Should I blanch it or not? Also will it keep once dehydrated in sealed mason jars? Im thinking of cutting it like you would for slaw and kraut.


----------



## Ms.Lilly (Jun 23, 2008)

When I dehydrate my cabbage I just give it a quick blanch, about 30 seconds or so. Once it is dehydrated I store mine in jars and it keeps just fine.


----------



## Randy Rooster (Dec 14, 2004)

thanks ms lilly


----------



## Charly (Feb 20, 2010)

On a side note, I once took a dehydrating class and they passed around a bowl of dehydrated sauerkraut.
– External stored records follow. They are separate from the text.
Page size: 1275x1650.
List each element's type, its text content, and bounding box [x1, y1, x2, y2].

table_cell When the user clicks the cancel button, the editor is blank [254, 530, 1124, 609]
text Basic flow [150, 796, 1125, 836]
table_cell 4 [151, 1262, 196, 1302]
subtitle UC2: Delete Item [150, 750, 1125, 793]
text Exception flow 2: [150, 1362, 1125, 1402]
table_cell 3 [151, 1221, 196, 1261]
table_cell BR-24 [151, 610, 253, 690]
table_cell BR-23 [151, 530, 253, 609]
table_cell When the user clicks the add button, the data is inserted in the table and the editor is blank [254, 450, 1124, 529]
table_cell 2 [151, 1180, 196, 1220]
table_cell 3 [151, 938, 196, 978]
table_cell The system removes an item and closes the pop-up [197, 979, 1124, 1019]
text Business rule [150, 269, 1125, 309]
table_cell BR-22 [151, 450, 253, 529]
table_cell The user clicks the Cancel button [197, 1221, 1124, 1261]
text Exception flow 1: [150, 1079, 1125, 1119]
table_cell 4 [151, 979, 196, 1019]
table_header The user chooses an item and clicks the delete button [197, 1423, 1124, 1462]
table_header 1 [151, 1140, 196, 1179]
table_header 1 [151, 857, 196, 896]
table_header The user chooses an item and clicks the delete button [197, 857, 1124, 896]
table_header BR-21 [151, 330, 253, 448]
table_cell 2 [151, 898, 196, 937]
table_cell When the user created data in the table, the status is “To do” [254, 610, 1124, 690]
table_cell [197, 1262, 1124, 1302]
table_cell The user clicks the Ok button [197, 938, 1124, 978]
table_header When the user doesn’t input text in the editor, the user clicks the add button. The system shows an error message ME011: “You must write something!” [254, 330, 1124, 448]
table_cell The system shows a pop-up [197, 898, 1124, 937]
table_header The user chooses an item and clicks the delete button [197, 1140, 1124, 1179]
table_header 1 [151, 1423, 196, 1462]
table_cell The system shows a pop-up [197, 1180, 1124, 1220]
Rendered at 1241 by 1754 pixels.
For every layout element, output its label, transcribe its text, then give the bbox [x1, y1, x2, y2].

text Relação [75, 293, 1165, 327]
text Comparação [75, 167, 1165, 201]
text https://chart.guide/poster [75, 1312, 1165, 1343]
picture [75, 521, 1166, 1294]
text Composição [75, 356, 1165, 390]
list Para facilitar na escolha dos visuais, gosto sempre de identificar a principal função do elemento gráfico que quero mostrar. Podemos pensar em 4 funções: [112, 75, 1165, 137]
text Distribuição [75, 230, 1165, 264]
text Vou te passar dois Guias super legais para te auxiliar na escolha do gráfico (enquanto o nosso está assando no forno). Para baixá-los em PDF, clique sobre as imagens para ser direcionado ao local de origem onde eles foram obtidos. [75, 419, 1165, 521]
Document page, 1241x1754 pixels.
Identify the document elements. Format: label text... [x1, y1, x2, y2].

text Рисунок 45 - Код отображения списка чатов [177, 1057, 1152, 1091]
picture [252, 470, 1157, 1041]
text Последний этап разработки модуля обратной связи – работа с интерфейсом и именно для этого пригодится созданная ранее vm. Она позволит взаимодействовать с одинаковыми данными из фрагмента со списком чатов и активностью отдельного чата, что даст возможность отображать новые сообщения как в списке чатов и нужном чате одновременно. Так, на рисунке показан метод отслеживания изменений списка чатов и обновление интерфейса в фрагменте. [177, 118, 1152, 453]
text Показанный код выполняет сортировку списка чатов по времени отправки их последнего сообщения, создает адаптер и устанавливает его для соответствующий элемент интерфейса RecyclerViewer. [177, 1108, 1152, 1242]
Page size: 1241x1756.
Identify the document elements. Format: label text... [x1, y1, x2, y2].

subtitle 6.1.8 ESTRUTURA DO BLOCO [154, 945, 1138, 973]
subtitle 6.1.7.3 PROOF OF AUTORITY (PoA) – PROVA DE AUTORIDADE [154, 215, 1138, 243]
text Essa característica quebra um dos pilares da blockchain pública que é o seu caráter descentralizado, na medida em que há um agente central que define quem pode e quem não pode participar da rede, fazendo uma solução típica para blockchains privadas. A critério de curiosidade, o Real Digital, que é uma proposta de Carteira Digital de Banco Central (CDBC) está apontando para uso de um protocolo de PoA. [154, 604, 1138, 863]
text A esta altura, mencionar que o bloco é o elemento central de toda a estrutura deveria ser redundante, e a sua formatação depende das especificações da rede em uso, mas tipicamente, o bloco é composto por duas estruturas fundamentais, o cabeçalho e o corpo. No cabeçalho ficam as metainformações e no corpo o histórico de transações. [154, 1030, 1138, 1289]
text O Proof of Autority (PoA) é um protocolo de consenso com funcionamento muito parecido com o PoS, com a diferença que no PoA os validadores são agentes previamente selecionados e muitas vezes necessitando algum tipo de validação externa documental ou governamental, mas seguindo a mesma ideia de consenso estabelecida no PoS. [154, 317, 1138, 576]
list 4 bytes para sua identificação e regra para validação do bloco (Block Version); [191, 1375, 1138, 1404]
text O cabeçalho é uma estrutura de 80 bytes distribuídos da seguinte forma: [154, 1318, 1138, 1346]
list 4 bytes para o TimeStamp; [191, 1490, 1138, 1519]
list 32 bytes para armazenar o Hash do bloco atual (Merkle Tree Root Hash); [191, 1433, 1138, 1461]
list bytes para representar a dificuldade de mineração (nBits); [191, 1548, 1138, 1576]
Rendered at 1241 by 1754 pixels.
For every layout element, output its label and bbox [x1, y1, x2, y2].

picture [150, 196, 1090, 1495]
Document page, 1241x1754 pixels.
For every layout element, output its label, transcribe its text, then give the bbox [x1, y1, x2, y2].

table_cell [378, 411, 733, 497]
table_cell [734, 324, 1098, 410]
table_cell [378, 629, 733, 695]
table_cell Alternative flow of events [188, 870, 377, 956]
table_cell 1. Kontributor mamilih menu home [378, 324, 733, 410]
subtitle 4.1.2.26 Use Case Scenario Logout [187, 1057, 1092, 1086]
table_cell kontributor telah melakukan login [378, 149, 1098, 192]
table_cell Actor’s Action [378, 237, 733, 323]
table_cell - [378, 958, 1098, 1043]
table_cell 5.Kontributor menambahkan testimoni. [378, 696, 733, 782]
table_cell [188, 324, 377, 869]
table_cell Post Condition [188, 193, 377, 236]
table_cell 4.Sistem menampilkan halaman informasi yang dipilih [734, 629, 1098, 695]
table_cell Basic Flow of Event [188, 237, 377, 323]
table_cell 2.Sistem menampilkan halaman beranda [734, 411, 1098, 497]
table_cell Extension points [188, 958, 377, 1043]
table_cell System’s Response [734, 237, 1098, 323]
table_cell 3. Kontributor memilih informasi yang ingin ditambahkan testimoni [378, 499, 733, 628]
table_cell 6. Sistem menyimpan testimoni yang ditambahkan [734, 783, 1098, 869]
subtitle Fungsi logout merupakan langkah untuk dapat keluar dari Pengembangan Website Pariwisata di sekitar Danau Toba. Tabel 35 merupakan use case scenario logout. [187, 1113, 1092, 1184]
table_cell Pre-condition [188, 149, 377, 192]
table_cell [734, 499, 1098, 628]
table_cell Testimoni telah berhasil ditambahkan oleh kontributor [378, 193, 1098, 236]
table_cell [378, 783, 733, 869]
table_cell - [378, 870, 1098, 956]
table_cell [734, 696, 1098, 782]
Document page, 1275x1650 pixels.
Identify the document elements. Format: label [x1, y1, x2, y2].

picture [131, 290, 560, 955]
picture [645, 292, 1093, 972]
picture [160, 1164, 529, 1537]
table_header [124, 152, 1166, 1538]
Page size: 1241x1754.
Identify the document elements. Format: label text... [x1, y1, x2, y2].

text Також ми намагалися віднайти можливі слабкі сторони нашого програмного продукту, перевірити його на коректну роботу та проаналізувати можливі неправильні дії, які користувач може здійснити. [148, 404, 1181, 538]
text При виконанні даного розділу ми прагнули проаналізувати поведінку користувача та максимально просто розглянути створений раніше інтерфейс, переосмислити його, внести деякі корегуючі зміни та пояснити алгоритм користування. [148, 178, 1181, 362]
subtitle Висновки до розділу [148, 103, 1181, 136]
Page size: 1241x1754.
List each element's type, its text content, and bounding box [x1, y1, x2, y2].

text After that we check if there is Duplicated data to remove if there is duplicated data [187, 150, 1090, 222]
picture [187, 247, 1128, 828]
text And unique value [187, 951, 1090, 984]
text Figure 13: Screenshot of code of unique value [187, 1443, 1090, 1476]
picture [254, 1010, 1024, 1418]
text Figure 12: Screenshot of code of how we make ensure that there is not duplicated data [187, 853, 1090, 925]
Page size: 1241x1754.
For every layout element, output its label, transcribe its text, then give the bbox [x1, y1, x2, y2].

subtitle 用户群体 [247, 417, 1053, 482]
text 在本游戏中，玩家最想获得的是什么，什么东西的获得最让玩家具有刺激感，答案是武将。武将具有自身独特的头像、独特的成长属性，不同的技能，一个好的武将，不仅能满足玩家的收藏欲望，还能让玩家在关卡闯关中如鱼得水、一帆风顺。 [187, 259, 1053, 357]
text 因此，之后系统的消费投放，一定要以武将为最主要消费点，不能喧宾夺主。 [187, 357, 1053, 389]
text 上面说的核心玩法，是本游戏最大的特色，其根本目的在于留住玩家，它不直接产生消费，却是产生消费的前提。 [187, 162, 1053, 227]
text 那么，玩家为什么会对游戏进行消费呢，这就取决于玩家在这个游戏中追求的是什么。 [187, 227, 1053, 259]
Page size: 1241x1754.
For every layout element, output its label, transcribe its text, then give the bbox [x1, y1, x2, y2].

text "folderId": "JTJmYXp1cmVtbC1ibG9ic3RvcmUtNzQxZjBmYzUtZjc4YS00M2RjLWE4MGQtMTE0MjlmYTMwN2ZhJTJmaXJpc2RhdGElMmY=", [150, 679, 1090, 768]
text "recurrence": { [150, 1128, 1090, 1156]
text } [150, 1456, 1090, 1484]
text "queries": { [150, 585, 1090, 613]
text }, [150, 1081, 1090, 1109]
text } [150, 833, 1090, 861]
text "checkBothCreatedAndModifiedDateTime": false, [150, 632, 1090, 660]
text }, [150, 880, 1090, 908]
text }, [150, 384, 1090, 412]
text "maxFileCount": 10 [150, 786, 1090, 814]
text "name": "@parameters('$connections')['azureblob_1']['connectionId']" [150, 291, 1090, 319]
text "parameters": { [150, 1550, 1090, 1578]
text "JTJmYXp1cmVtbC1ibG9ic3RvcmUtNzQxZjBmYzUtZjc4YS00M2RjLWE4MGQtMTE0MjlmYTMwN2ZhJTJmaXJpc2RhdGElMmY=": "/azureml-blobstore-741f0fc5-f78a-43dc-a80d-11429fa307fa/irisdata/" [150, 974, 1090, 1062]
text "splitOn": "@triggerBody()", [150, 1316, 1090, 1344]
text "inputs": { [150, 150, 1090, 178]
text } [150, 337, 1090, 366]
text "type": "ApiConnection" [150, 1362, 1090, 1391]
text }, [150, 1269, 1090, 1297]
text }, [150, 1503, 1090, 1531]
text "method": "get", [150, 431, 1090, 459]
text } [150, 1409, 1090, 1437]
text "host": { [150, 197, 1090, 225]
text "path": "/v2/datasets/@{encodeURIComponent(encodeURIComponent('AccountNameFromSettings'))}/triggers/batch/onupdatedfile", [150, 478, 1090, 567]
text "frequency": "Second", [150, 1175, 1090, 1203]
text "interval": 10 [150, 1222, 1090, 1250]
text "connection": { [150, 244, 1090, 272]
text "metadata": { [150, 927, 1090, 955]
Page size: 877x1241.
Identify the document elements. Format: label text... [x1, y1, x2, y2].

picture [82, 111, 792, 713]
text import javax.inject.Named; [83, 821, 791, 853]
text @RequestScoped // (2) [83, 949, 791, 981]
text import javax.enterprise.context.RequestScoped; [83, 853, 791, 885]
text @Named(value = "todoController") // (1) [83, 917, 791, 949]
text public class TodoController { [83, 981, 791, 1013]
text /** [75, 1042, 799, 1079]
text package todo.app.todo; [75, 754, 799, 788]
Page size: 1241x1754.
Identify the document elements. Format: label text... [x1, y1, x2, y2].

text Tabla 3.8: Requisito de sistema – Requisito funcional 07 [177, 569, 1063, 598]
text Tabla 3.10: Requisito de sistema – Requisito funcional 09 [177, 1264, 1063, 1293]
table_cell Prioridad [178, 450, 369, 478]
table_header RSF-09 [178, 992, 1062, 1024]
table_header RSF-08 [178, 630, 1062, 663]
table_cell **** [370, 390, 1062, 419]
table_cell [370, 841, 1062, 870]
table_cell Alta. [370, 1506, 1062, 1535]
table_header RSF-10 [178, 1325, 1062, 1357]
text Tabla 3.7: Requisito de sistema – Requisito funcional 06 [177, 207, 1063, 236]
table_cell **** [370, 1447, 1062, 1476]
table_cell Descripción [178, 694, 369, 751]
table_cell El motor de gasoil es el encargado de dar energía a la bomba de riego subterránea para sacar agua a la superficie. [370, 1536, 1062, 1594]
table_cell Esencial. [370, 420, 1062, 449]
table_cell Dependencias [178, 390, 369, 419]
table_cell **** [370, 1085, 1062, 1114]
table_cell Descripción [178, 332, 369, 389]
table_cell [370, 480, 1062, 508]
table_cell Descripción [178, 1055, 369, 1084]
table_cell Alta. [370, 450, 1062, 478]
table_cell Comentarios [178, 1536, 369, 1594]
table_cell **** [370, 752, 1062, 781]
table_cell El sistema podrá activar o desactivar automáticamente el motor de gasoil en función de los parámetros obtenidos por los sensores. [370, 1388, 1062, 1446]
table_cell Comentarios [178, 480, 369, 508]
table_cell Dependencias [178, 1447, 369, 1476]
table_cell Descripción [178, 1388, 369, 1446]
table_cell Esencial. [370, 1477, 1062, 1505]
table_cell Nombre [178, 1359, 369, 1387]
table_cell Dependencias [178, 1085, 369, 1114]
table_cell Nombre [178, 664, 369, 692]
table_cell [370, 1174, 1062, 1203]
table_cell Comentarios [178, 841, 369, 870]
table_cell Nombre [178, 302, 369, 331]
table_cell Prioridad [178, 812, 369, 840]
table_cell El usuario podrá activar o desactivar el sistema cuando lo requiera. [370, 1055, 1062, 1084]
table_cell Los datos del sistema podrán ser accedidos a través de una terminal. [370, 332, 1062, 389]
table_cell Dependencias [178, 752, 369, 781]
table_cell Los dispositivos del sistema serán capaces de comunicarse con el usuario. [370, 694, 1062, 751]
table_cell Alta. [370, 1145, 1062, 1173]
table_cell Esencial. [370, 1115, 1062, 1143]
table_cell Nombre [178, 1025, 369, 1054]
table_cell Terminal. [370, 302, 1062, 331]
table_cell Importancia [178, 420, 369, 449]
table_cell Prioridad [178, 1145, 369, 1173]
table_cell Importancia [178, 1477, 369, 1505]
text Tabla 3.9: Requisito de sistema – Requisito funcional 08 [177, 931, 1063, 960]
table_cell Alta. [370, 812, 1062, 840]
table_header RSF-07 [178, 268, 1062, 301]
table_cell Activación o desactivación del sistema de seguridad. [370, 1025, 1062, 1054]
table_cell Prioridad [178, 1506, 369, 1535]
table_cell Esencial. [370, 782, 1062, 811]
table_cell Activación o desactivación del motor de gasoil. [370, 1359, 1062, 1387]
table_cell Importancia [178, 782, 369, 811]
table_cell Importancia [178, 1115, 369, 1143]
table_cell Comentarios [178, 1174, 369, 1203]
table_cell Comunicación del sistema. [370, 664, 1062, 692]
It made for an interesting snack.


----------



## Ohio dreamer (Apr 6, 2006)

I never blanch it, just cut and dry. I store it in 1/2 gallon Mason Jars.


----------



## bassmaster17327 (Apr 6, 2011)

What can you use dried cabbage for? Is there any use for dried lettuce?


----------



## Randy Rooster (Dec 14, 2004)

Im going to use the cabbage in soup and stew


----------



## postroad (Jan 19, 2009)

We can our shreded cabage in tomato juice. Makes for a quick borsht or lazy mans cabbage rolls.


----------